— Start of INPUT DATA —

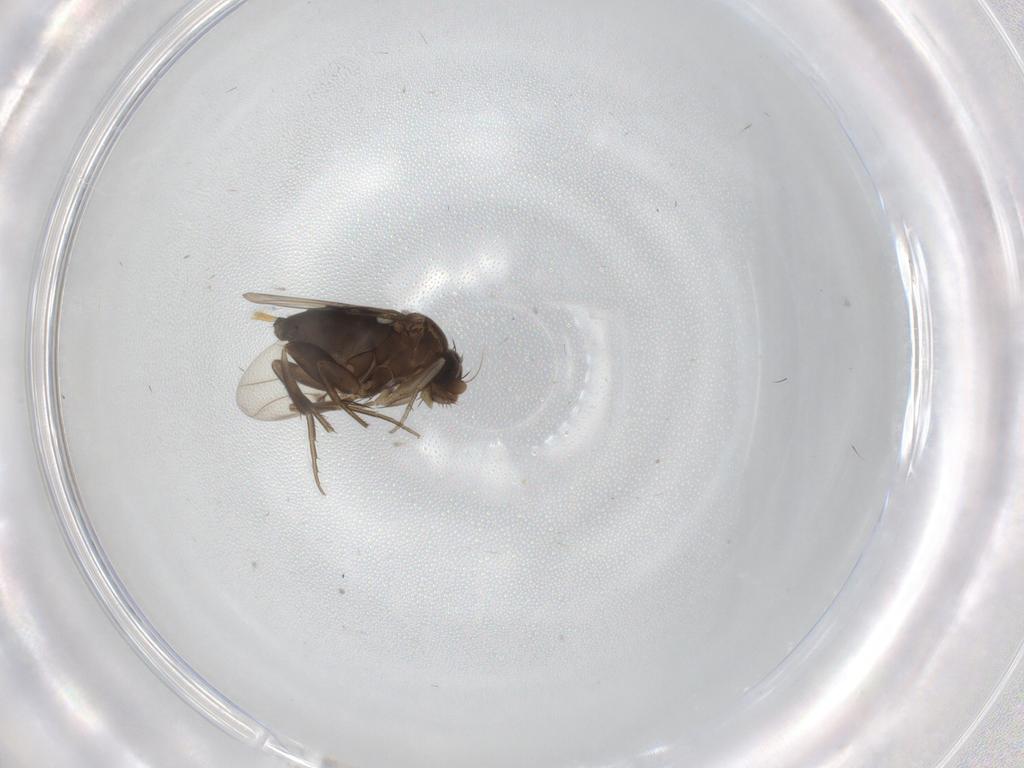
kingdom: Animalia
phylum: Arthropoda
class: Insecta
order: Diptera
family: Phoridae
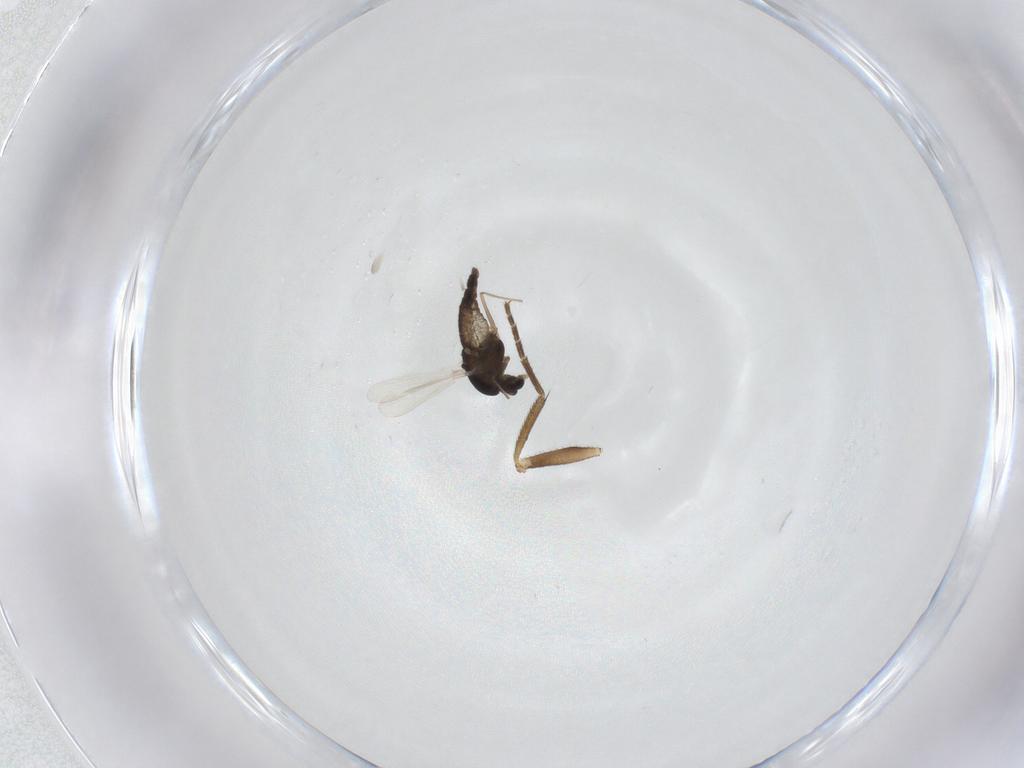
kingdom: Animalia
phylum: Arthropoda
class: Insecta
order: Diptera
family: Chironomidae
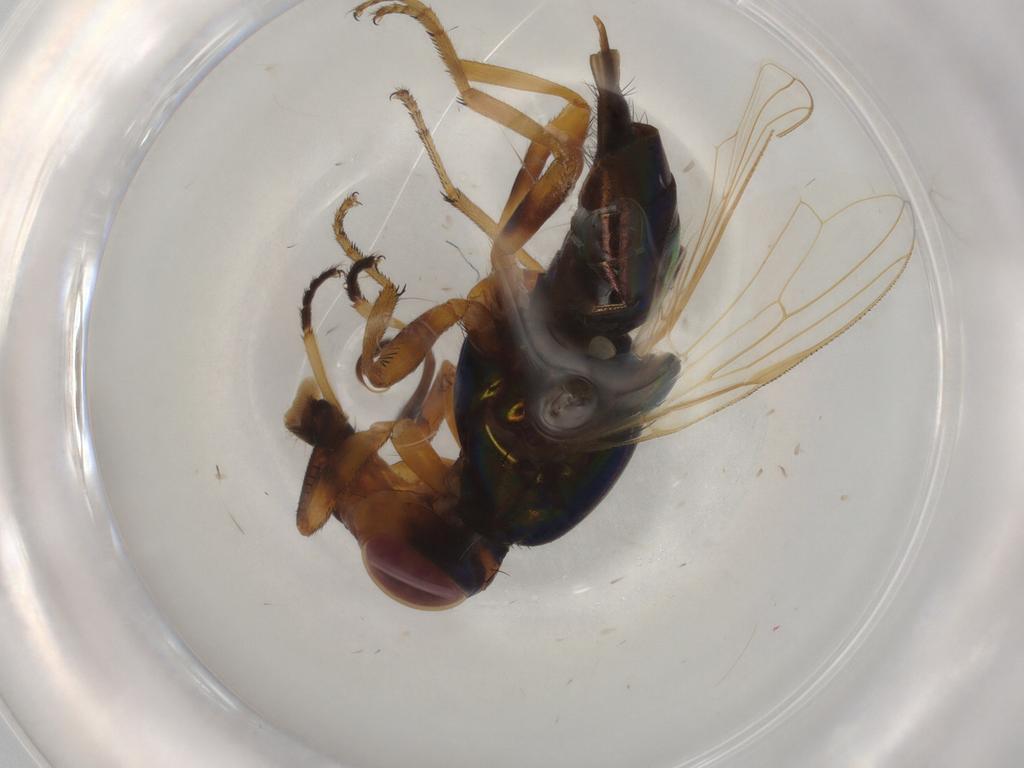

— End of INPUT DATA —

Convert the classification lines of every item above into a single numbered list with no blank lines, and leave the pictures out.

1. kingdom: Animalia
2. phylum: Arthropoda
3. class: Insecta
4. order: Diptera
5. family: Phoridae
6. kingdom: Animalia
7. phylum: Arthropoda
8. class: Insecta
9. order: Diptera
10. family: Chironomidae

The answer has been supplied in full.